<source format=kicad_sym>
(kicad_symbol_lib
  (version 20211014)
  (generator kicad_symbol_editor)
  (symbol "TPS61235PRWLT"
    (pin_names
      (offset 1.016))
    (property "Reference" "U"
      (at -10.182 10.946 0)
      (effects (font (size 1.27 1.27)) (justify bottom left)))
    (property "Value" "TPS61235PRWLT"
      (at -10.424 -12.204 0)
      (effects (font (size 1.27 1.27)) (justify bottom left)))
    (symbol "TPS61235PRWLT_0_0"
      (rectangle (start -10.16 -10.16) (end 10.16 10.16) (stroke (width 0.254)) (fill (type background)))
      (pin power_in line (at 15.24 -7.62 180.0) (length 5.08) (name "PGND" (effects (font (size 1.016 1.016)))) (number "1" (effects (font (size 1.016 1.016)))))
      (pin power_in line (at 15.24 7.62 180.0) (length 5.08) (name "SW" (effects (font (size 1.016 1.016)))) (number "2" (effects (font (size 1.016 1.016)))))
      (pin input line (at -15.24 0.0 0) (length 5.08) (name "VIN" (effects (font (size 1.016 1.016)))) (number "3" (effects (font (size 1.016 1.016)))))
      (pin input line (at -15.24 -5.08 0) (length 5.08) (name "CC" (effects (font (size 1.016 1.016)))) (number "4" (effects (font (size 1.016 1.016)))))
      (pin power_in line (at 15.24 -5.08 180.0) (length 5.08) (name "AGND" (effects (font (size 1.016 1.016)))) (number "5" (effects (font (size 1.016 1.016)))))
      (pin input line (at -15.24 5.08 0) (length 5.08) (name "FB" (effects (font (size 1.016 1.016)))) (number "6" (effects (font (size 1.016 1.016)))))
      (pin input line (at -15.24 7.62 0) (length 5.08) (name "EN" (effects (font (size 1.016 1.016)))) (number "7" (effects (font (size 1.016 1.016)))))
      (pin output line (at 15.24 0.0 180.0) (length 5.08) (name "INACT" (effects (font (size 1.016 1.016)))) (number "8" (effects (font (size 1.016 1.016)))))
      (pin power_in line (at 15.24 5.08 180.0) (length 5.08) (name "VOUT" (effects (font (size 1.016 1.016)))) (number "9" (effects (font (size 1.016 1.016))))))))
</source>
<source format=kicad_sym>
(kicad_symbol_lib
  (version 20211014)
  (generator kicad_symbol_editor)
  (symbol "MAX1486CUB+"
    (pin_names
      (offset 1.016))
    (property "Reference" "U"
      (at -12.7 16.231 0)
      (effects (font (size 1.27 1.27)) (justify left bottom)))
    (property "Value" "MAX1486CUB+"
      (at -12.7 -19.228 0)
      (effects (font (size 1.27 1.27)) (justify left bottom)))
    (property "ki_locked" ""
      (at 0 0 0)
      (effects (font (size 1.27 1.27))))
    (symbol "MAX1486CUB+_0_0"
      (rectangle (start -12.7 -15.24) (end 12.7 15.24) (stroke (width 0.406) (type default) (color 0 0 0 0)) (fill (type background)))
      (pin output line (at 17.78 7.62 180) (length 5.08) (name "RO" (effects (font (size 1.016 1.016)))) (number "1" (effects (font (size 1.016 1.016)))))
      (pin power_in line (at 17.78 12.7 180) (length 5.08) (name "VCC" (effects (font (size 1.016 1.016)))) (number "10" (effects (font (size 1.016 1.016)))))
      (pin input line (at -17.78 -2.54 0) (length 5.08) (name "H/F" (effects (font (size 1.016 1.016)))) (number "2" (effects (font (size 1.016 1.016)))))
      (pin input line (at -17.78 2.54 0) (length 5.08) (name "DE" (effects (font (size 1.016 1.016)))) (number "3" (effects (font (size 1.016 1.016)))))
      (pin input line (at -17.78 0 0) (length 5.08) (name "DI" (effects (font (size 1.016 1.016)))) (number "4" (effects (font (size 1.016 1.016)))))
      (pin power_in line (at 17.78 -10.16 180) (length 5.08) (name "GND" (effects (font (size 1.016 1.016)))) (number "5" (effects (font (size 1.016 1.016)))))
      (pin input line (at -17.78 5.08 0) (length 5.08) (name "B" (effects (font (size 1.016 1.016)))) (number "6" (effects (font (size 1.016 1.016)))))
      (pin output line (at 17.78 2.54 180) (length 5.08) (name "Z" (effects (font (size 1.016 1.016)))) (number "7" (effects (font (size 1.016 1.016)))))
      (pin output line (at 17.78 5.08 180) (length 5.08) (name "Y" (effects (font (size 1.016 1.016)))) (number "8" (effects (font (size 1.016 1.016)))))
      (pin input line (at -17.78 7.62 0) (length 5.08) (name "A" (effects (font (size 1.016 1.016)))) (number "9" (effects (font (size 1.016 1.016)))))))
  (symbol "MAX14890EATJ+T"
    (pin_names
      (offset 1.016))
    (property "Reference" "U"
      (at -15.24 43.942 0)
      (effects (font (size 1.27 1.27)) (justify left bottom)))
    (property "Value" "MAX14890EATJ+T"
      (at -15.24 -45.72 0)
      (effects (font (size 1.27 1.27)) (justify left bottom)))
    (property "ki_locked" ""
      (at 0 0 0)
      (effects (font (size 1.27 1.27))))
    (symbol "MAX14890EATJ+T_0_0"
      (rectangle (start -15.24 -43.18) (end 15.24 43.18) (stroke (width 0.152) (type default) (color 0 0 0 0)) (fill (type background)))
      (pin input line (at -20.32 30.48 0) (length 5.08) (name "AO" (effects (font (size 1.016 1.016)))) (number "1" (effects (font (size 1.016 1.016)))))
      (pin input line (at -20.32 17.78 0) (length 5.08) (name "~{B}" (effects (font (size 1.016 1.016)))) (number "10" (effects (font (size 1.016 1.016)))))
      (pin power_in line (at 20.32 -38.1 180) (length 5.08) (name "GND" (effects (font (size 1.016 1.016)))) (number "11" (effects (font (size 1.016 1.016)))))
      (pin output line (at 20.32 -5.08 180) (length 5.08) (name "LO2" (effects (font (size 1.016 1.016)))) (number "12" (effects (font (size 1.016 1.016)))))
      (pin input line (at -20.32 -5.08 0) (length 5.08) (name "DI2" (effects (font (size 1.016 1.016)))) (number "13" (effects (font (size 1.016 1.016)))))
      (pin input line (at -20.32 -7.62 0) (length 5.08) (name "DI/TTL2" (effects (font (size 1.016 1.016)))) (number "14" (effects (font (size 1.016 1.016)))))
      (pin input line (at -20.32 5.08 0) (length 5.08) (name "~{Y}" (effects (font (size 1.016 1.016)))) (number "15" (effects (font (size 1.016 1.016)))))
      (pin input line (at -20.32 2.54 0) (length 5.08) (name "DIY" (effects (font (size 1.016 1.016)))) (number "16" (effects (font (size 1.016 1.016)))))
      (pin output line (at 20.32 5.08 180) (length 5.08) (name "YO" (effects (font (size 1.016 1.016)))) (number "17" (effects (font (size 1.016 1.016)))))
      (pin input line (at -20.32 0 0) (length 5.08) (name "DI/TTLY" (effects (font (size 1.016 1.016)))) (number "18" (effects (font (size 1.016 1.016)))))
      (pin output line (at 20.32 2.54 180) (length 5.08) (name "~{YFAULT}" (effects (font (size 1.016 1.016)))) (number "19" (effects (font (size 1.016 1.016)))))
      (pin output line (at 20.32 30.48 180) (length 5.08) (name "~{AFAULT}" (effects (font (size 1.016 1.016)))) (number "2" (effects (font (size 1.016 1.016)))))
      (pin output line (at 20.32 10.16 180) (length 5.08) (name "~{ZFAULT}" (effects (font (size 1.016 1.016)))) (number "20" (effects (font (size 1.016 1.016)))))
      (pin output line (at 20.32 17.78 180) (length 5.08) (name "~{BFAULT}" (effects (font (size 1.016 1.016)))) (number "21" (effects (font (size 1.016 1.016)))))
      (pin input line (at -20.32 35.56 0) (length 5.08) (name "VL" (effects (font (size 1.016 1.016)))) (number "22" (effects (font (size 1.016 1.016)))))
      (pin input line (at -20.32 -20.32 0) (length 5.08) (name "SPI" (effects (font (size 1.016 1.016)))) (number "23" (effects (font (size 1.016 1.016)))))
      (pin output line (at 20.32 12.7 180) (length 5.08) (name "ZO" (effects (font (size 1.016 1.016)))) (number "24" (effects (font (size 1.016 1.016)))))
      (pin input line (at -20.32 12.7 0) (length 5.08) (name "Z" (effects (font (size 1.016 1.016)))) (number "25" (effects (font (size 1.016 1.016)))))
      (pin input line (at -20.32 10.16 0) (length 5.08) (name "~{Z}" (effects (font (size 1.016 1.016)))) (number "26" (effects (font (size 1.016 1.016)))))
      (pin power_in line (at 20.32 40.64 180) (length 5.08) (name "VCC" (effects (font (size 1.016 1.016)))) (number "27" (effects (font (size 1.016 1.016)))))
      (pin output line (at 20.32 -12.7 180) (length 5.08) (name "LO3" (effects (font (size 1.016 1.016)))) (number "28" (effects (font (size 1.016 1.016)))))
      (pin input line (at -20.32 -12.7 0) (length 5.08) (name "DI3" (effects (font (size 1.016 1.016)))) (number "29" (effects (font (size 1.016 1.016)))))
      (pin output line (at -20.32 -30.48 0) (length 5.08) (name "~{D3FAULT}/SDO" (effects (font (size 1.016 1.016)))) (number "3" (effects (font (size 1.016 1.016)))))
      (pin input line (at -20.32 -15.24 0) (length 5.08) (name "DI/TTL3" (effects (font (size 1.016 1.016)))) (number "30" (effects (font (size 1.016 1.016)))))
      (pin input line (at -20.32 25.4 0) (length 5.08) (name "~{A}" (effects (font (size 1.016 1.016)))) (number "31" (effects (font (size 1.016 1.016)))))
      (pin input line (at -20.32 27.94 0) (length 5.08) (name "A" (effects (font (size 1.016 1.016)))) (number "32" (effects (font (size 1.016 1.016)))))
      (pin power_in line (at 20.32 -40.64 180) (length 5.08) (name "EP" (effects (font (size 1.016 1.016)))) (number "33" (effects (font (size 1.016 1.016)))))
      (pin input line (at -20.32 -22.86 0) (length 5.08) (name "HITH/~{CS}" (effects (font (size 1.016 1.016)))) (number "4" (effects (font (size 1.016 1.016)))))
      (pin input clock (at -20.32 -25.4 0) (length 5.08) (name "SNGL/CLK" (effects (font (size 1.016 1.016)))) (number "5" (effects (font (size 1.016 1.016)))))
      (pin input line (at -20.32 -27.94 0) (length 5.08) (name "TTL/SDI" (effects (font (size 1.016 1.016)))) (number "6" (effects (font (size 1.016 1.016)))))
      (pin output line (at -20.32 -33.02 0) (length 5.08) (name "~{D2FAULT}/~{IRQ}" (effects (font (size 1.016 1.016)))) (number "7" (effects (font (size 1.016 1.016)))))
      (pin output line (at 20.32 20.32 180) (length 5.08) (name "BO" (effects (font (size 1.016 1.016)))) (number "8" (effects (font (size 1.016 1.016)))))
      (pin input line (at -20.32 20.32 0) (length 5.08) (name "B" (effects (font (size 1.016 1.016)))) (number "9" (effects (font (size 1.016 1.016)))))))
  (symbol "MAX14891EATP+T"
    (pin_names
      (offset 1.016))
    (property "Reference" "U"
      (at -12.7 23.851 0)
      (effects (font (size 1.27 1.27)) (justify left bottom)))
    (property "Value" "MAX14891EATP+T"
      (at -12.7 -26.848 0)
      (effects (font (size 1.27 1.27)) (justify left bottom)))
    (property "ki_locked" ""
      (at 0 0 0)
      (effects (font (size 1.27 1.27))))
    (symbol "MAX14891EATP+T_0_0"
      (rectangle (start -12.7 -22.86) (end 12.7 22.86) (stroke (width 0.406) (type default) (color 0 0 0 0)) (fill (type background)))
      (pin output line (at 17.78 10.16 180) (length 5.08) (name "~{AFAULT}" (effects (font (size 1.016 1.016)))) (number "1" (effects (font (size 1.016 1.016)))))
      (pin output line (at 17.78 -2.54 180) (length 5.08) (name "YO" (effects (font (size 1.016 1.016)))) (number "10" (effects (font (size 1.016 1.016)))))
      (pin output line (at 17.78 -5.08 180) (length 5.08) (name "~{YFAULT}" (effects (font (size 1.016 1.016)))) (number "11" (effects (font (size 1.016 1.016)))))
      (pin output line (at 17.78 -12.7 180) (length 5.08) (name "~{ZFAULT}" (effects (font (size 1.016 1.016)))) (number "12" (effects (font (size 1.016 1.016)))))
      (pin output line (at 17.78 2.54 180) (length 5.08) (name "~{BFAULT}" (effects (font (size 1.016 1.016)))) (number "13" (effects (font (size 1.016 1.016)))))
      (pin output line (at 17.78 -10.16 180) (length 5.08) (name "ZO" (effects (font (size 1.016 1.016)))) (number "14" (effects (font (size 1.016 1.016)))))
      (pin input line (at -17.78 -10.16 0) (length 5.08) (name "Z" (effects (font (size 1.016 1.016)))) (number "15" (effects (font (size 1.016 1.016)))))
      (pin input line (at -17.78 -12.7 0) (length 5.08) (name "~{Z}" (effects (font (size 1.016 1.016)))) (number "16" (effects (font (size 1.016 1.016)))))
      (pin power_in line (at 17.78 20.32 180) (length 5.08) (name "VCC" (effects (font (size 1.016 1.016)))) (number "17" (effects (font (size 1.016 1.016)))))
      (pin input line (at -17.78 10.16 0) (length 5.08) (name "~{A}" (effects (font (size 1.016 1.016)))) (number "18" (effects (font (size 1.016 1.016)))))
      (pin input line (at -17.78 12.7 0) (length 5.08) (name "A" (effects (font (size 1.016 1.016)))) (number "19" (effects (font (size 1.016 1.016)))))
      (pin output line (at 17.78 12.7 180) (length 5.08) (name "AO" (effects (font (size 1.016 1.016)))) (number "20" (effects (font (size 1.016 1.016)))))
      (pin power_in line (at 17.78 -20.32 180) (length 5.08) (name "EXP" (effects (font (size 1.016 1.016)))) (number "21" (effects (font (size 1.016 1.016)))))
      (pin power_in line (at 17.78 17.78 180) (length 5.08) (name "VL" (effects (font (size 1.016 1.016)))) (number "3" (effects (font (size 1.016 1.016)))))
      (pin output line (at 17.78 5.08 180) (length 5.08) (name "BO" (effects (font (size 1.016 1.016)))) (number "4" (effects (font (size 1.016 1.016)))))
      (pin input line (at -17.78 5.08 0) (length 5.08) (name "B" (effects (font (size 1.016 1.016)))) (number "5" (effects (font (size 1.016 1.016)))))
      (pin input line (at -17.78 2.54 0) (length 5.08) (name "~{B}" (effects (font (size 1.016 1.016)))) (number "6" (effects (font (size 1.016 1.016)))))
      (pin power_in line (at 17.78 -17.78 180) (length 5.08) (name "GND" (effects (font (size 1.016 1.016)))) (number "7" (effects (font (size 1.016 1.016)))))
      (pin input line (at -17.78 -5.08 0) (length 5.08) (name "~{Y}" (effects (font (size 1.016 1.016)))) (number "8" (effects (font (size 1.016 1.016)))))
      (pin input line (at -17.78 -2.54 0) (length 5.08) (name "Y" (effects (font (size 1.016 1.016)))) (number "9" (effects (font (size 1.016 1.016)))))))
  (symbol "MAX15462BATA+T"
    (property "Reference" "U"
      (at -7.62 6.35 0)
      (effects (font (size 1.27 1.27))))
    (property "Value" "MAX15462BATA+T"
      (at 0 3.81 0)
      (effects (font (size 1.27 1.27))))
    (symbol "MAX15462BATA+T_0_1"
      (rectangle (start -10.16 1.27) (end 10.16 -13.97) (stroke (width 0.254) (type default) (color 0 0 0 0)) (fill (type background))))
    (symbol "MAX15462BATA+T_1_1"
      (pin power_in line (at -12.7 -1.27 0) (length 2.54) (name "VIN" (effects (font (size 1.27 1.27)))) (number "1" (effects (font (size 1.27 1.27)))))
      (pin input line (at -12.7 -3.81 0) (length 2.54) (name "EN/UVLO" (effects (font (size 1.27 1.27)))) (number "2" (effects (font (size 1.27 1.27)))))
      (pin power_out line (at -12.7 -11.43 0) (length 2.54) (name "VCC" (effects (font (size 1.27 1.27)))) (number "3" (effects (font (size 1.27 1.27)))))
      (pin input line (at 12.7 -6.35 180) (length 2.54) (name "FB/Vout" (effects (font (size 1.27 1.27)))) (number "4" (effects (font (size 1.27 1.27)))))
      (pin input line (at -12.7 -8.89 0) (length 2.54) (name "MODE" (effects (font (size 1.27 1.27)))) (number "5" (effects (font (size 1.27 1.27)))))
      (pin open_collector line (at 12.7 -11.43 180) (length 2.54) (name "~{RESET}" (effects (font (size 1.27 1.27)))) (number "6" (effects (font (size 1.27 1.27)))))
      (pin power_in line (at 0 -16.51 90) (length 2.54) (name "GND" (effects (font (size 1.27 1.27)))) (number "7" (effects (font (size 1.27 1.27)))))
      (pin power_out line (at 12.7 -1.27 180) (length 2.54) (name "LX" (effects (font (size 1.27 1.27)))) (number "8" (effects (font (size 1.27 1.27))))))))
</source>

Task prompt: From the records above, copy each line that contains the word "type".

Reply:
      (rectangle (start -10.16 -10.16) (end 10.16 10.16) (stroke (width 0.254)) (fill (type background)))
      (rectangle (start -12.7 -15.24) (end 12.7 15.24) (stroke (width 0.406) (type default) (color 0 0 0 0)) (fill (type background)))
      (rectangle (start -15.24 -43.18) (end 15.24 43.18) (stroke (width 0.152) (type default) (color 0 0 0 0)) (fill (type background)))
      (rectangle (start -12.7 -22.86) (end 12.7 22.86) (stroke (width 0.406) (type default) (color 0 0 0 0)) (fill (type background)))
      (rectangle (start -10.16 1.27) (end 10.16 -13.97) (stroke (width 0.254) (type default) (color 0 0 0 0)) (fill (type background))))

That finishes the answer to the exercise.